Three-dimensional SPH modeling of brittle fracture under hydrodynamic loading

TL;DR

This paper introduces a 3D SPH computational framework combining fluid-structure interaction modeling with structural failure simulation, enabling detailed crack surface prediction without complex crack-tracking algorithms.

Contribution

The novel integration of weakly compressible SPH with a pseudo-spring damage model allows for accurate, efficient 3D fracture simulation under hydrodynamic loading without specialized crack-tracking.

Findings

Accurately predicts 3D crack surfaces in structures.

Demonstrates high accuracy against experimental data.

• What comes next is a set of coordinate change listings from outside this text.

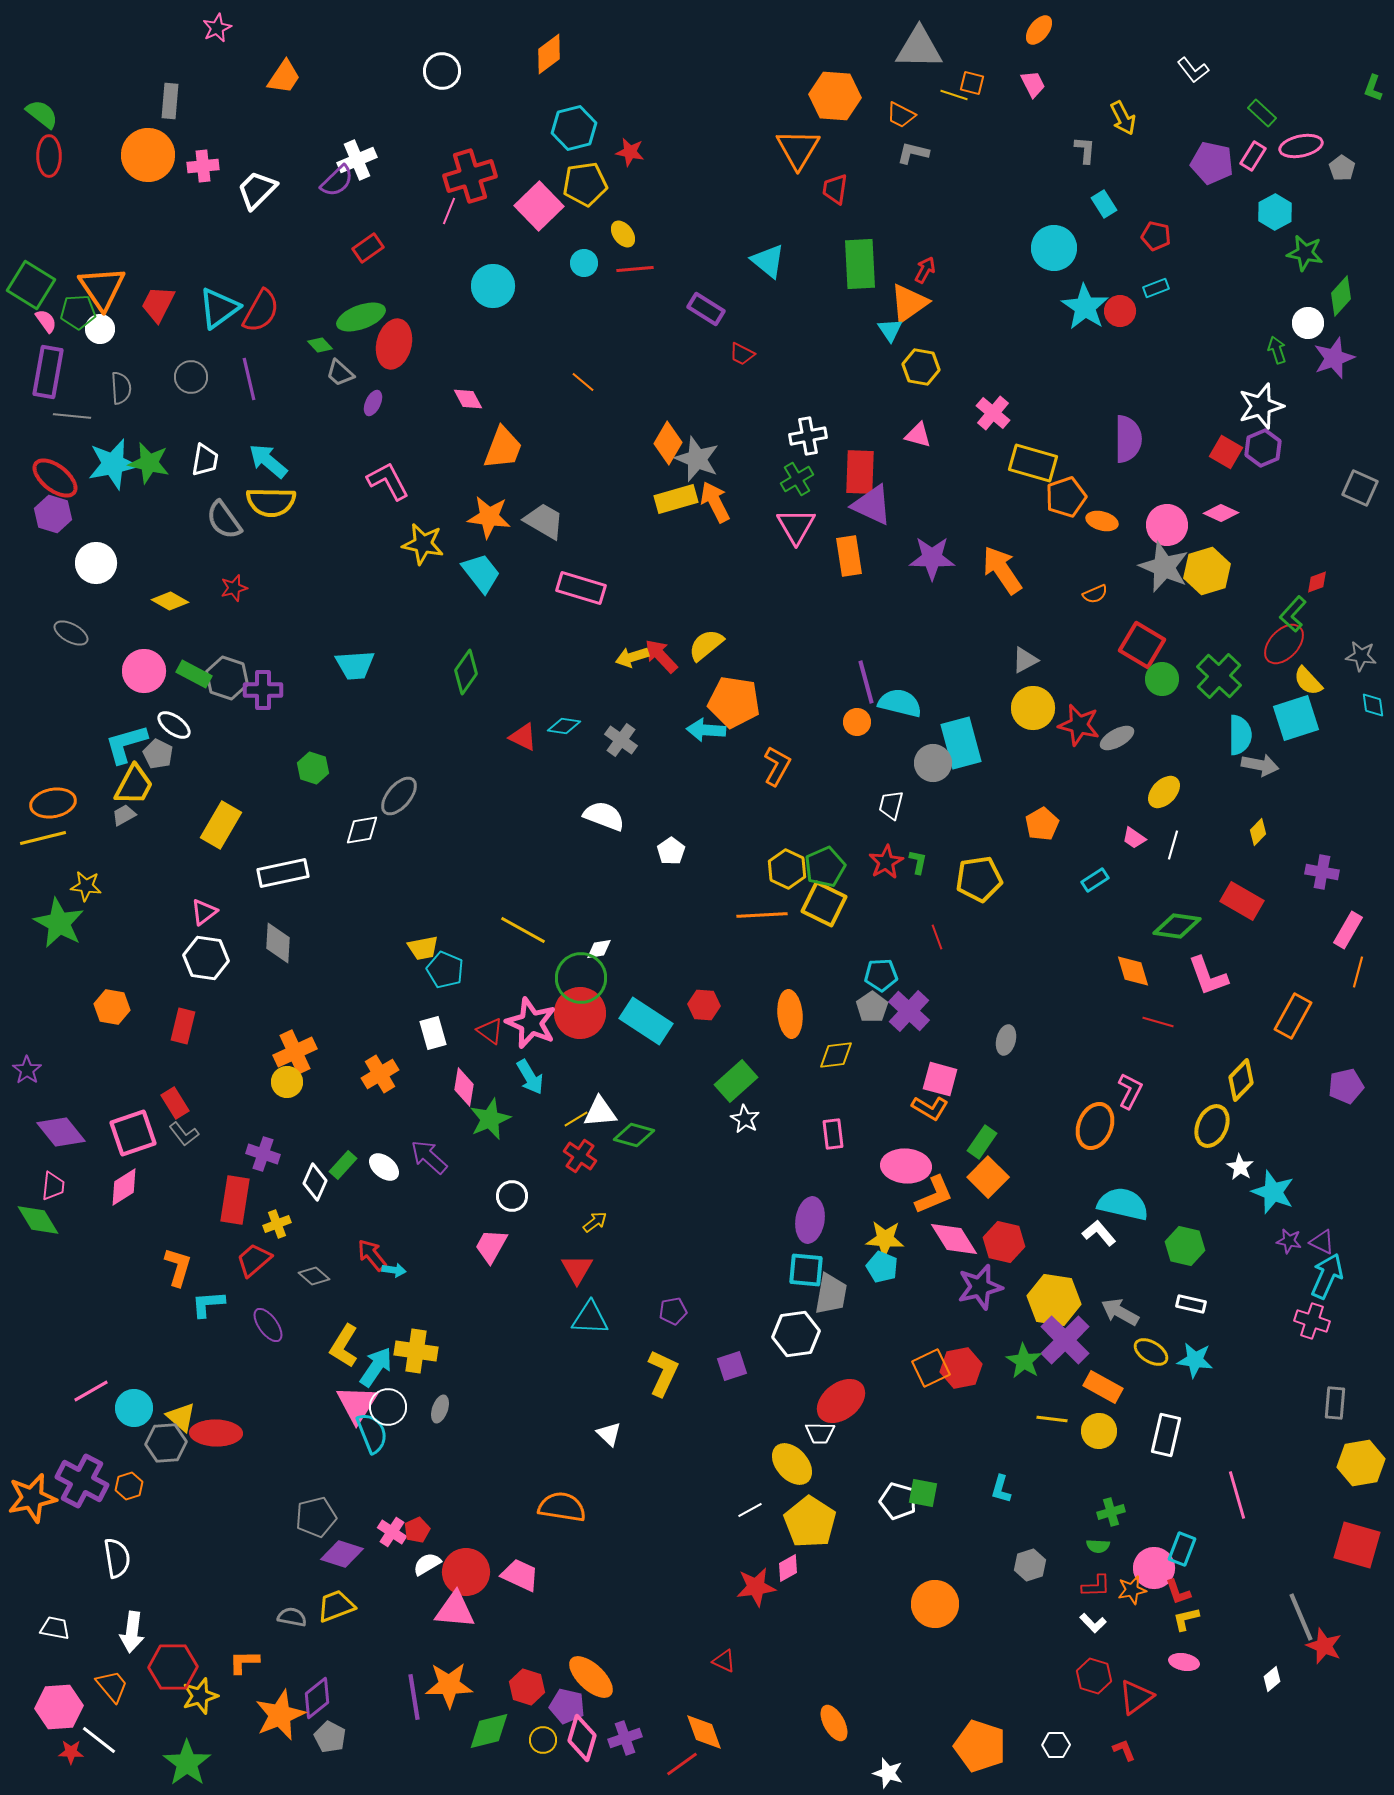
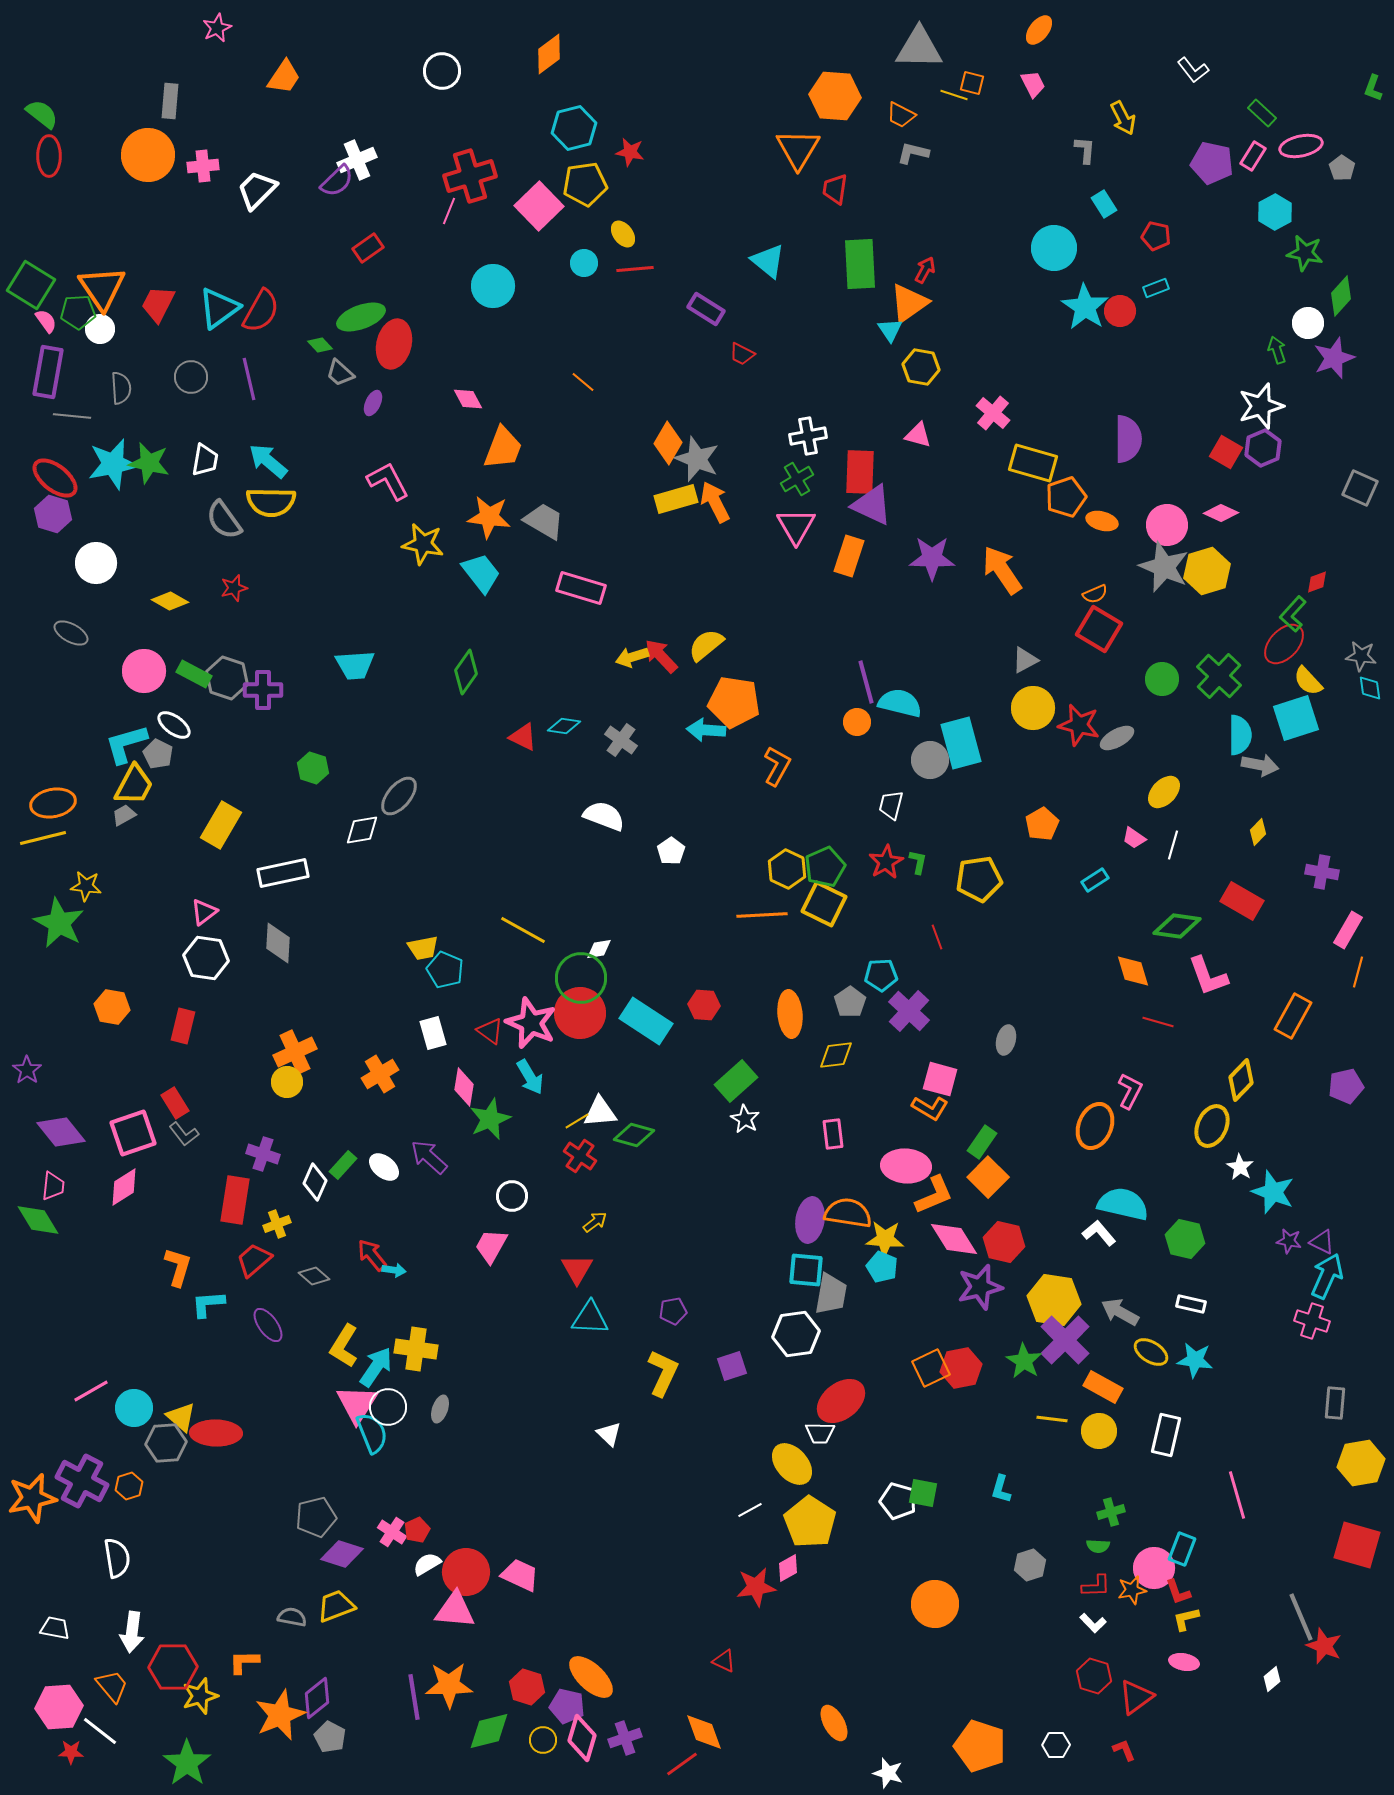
orange rectangle at (849, 556): rotated 27 degrees clockwise
red square at (1142, 645): moved 43 px left, 16 px up
cyan diamond at (1373, 705): moved 3 px left, 17 px up
gray circle at (933, 763): moved 3 px left, 3 px up
gray pentagon at (872, 1007): moved 22 px left, 5 px up
yellow line at (576, 1119): moved 1 px right, 2 px down
green hexagon at (1185, 1246): moved 7 px up
yellow cross at (416, 1351): moved 2 px up
orange semicircle at (562, 1507): moved 286 px right, 294 px up
white line at (99, 1740): moved 1 px right, 9 px up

Effective in simulating complex fracture patterns.

Abstract

A three-dimensional SPH computational framework is presented for modeling fluid-structure interactions with structural deformation and failure. We combine weakly compressible SPH with a pseudo-spring-based SPH solver to capture the fluid flow and deformable structures. A unified modeling approach captures the solid boundaries and fluid-structure interfaces without penalty-based contact force. The $\delta$-SPH technique improves the pressure calculations in the fluid phase, while structural damage is modeled using a pseudo-spring approach, with particle interactions limited to its neighbors. The present framework can capture the three-dimensional crack surfaces in structures without any computationally intensive crack-tracking algorithm or visibility criteria. The framework has been proven effective against existing models and experimental data, demonstrating high accuracy and robustness in simulating detailed fracture patterns and offering insights into the impact of hydrodynamic events on structural integrity.